::: Available data :::

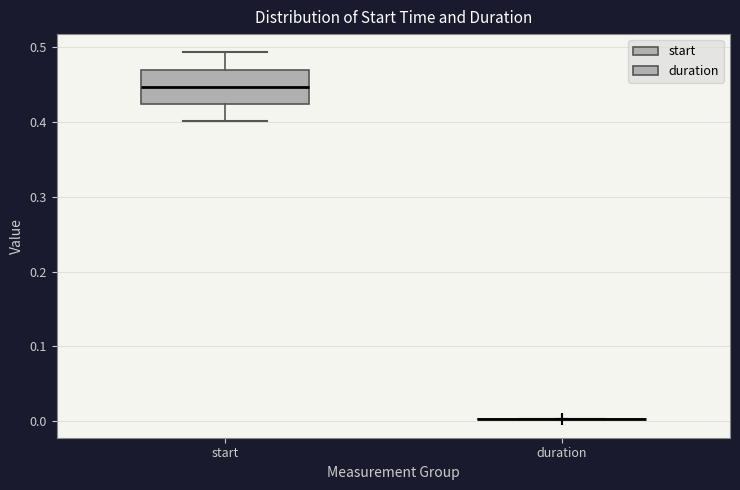

Reading left to right, transcribe this box plot: for each box, give where its median line is, the range the box spans, and where its two whiskers end, as read against the y-axis. The values are not printed on the chart, so give them approximately, as read against the axis.

start: median 0.45, box 0.42 to 0.47, whiskers 0.40 to 0.49
duration: box collapsed to a line at 0.00, whiskers 0.00 to 0.00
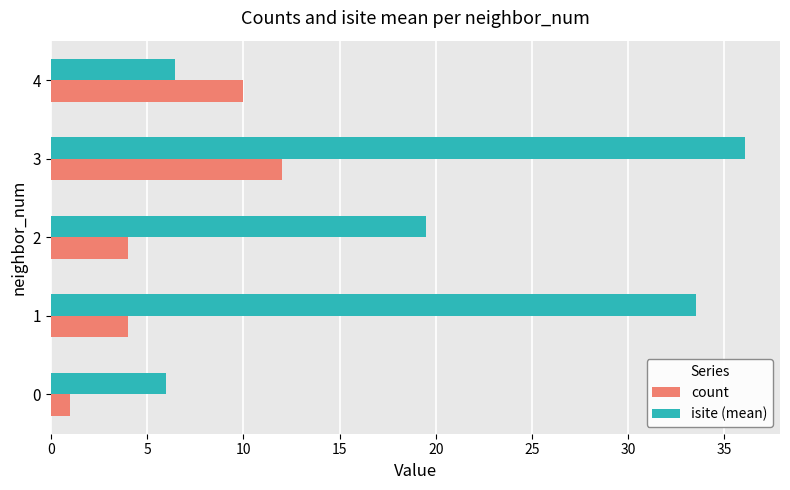

True or false: count has a value of 13.4 at 4.

False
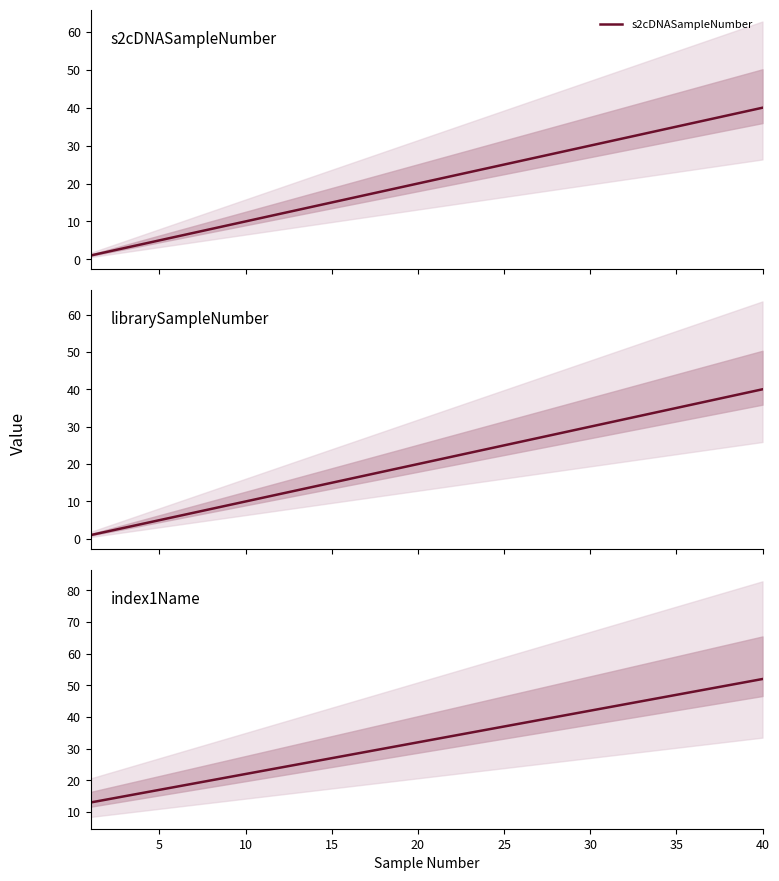

True or false: librarySampleNumber has more than 2 points higher than both neighbors.

False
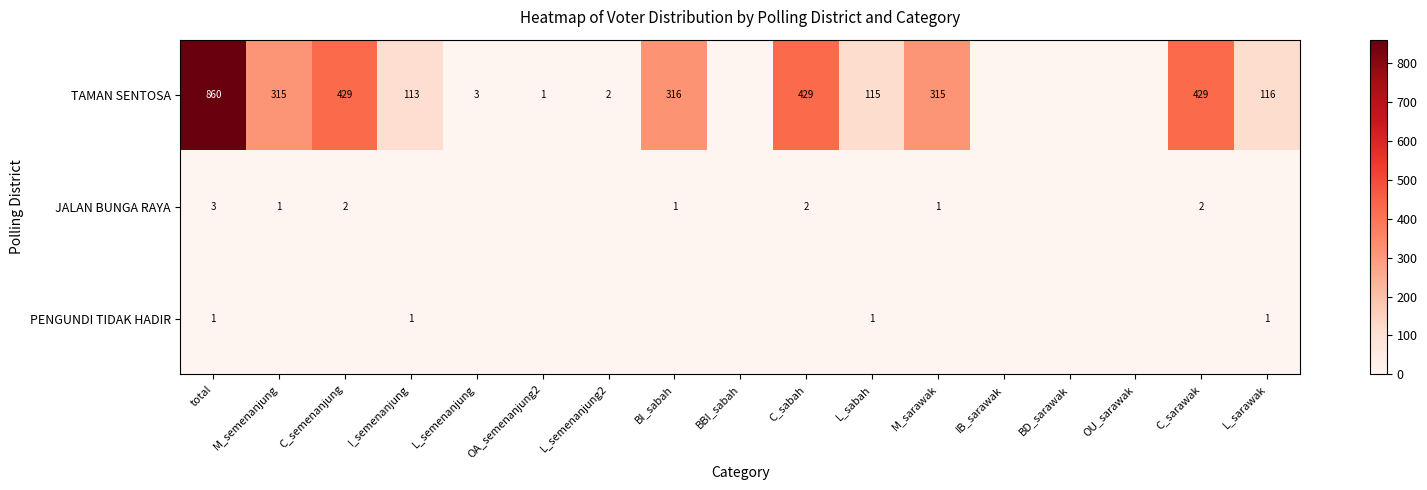

What is the difference between the TAMAN SENTOSA values at L_semenanjung2 and M_sarawak?

313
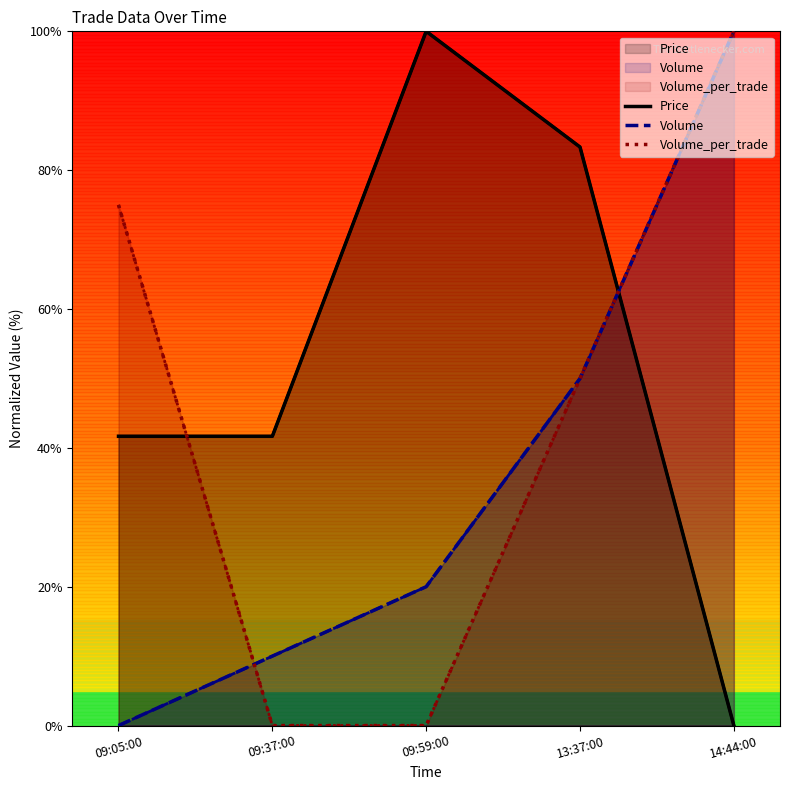

What is the value of the Volume point at the 2nd from the left?

10.0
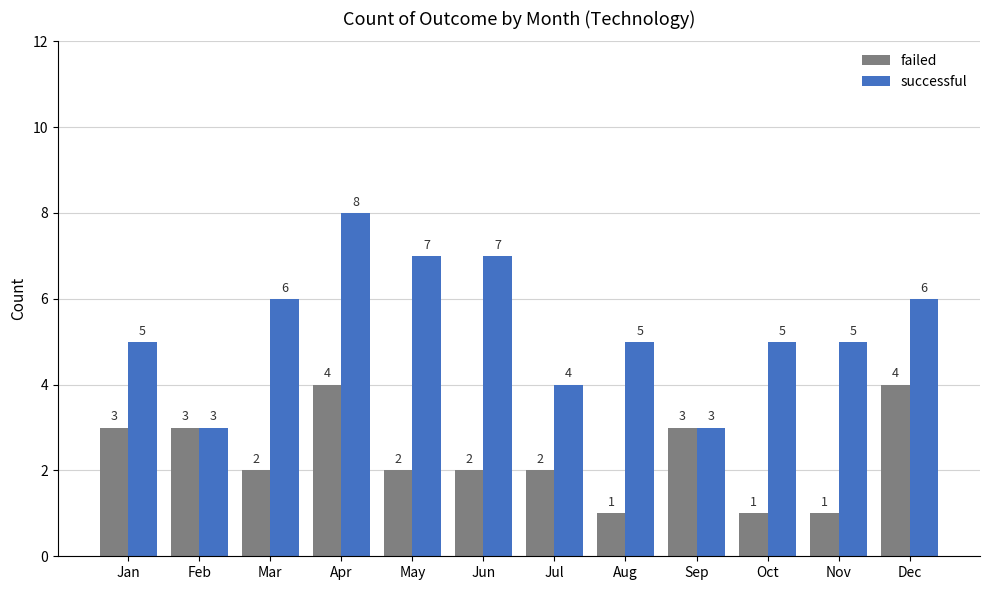

What is the difference between the highest and lowest values at Jan?

2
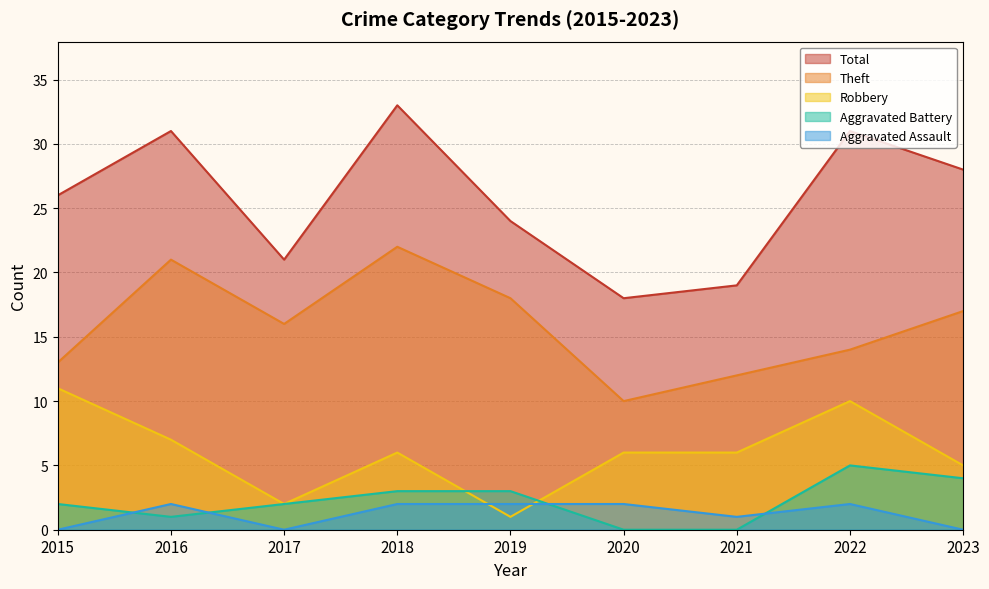

Count the Aggravated Assault values in the range 0 to 2.

9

:::

▶ _Directions_
Recast every line of the material above as a numbered list, skipping blank lines and leaving out the pictures.

▶ _Result below_
1. Reading left to right, transcribe this box plot: for each box, give where its median line is, the range the box spans, and where its two whiskers end, as read against the y-axis. The values are not printed on the chart, so give them approximately, as read against the axis.
2. start: median 0.45, box 0.42 to 0.47, whiskers 0.40 to 0.49
3. duration: box collapsed to a line at 0.00, whiskers 0.00 to 0.00
4. True or false: count has a value of 13.4 at 4.
5. False
6. True or false: librarySampleNumber has more than 2 points higher than both neighbors.
7. False
8. What is the difference between the TAMAN SENTOSA values at L_semenanjung2 and M_sarawak?
9. 313
10. What is the value of the Volume point at the 2nd from the left?
11. 10.0
12. What is the difference between the highest and lowest values at Jan?
13. 2
14. Count the Aggravated Assault values in the range 0 to 2.
15. 9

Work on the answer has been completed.